Moreover, an increase in the cost of sales and selling, general and administrative expenses is concerning. The contraction in operating margin during fiscal 2023 is disappointing.

Estimates Trend

The Zacks Consensus Estimate for the company's fiscal 2024 revenues is pegged at $3.85 billion, implying growth of 7.2% from the 2023 reported figure. The same for adjusted EPS is pinned at $13.82 for fiscal 2024, indicating an improvement of 7.9% from the previous year’s recorded level.

In the past 30 days, COO’s earnings estimates for fiscal 2024 remained stable.

Stocks to Consider

Some better-ranked stocks to consider in the broader medical space are Universal Health Services (UHS - Free Report) , Integer Holdings Corporation (ITGR - Free Report) and Cardinal Health (CAH - Free Report) .

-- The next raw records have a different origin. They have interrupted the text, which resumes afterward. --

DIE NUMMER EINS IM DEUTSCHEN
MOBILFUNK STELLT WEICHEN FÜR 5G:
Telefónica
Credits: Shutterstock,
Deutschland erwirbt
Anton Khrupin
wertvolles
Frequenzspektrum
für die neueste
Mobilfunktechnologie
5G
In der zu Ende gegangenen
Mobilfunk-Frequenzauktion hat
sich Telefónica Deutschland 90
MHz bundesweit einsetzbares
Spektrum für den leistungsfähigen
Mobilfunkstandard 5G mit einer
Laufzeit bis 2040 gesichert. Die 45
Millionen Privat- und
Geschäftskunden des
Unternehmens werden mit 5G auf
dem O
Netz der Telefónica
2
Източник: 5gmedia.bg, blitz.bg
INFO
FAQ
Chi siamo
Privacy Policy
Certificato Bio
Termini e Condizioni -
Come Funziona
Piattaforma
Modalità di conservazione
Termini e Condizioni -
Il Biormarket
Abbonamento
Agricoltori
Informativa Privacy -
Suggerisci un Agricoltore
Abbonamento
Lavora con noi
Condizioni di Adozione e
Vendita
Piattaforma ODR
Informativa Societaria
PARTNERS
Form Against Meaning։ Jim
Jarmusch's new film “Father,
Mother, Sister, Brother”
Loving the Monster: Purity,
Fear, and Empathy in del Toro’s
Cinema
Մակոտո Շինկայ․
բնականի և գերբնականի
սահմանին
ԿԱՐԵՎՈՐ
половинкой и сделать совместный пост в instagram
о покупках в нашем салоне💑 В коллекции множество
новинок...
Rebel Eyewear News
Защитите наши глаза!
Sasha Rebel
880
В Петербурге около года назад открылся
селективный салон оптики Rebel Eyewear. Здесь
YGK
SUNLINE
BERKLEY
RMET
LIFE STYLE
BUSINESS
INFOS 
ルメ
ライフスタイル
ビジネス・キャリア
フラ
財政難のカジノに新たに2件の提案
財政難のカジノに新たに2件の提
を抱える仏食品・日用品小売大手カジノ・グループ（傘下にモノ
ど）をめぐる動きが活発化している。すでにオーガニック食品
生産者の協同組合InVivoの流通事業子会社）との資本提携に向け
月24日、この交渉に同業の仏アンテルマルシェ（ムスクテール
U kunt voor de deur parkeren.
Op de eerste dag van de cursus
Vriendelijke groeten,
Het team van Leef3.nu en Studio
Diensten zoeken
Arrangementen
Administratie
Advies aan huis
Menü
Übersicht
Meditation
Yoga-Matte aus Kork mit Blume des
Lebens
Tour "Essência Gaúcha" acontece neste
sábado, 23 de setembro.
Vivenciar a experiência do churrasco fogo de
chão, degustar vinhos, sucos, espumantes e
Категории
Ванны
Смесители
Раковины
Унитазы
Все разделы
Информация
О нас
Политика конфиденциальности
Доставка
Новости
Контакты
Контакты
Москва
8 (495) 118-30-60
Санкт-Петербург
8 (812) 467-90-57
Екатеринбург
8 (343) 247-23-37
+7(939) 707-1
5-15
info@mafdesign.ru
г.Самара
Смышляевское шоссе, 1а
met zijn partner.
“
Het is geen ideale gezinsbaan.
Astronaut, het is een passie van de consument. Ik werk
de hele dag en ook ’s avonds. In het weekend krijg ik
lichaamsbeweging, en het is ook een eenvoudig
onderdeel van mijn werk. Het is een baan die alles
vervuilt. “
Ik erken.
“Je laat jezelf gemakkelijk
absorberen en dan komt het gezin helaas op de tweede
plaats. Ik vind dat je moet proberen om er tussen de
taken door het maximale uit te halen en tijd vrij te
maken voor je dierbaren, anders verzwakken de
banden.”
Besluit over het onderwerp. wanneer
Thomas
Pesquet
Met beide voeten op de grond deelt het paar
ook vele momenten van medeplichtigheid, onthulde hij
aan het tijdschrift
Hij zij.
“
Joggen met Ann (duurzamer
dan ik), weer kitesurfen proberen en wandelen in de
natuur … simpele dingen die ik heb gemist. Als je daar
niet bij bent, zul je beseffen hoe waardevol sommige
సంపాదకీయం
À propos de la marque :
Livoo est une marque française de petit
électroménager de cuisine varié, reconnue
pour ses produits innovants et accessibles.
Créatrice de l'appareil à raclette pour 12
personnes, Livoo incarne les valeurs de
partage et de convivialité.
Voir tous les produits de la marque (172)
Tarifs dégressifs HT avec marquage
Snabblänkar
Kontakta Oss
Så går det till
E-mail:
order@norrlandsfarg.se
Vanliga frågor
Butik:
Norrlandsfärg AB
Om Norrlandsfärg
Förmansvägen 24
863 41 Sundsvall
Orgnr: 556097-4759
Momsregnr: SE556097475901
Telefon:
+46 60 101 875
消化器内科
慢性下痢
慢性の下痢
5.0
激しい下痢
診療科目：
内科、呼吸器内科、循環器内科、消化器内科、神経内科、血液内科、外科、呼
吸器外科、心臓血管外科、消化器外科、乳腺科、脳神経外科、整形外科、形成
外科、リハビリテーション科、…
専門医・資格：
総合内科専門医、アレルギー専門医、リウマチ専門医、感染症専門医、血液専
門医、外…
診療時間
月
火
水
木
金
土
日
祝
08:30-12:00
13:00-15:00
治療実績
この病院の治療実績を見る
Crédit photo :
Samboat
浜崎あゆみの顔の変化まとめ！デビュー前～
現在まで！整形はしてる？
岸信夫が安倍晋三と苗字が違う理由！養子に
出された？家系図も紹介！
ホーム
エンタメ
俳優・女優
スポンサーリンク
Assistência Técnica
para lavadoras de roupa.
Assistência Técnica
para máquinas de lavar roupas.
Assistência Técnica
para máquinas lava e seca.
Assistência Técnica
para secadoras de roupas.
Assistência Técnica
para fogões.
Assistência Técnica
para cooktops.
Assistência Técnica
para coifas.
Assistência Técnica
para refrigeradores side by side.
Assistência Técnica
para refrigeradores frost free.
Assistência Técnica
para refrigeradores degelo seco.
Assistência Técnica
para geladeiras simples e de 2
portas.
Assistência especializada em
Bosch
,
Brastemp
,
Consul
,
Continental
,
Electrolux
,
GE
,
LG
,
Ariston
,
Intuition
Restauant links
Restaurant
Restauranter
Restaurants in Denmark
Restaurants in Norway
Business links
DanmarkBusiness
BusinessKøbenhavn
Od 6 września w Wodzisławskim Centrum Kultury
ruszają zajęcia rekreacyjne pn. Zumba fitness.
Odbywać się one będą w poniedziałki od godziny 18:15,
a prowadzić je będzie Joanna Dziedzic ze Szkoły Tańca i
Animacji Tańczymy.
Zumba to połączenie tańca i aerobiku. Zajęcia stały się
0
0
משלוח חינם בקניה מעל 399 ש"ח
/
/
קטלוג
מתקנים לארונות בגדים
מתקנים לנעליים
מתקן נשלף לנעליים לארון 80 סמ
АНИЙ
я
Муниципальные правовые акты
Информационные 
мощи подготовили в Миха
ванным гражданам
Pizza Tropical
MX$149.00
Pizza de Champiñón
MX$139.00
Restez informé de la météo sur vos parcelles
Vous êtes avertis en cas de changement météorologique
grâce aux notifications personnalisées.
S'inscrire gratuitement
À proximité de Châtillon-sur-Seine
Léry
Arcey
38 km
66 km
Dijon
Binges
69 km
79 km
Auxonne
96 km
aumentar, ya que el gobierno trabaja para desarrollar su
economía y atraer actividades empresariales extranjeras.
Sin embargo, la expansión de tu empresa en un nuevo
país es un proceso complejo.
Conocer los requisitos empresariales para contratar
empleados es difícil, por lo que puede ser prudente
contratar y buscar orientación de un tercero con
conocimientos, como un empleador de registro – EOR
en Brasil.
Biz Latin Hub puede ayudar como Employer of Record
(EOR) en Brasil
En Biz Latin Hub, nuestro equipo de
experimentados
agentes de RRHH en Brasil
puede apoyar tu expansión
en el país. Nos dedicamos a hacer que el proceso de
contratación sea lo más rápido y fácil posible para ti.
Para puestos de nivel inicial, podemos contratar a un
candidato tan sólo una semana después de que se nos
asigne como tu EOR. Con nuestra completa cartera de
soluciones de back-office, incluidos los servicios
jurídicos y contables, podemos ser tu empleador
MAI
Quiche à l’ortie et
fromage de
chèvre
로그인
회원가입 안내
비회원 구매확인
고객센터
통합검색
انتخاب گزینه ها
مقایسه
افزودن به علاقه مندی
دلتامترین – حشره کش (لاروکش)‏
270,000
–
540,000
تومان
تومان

Universal Health Services, carrying a Zacks Rank #2 (Buy) at present, has an estimated growth rate of 4.4% for 2024. UHS’ earnings surpassed estimates in each of the trailing four quarters, delivering an average surprise of 5.47%. You can see the complete list of today’s Zacks #1 Rank (Strong Buy) stocks here.

UHS’ shares have risen 11.9% in the past year compared with the industry’s 17.3% growth.

Integer Holdings, presently carrying a Zacks Rank of 2, has an estimated long-term growth rate of 15.8%. ITGR’s earnings surpassed estimates in each of the trailing four quarters, delivering an average surprise of 11.9%.

Integer Holdings’ shares have rallied 44.3% in the past year compared with the industry’s 4.6% growth.

Cardinal Health, carrying a Zacks Rank of 2 at present, has an estimated long-term growth rate of 15.3%. CAH’s earnings surpassed estimates in each of the trailing four quarters, delivering an average surprise of 15.64%.

Cardinal Health’s shares have risen 32.2% in the past year compared with the industry’s growth of 9.4%.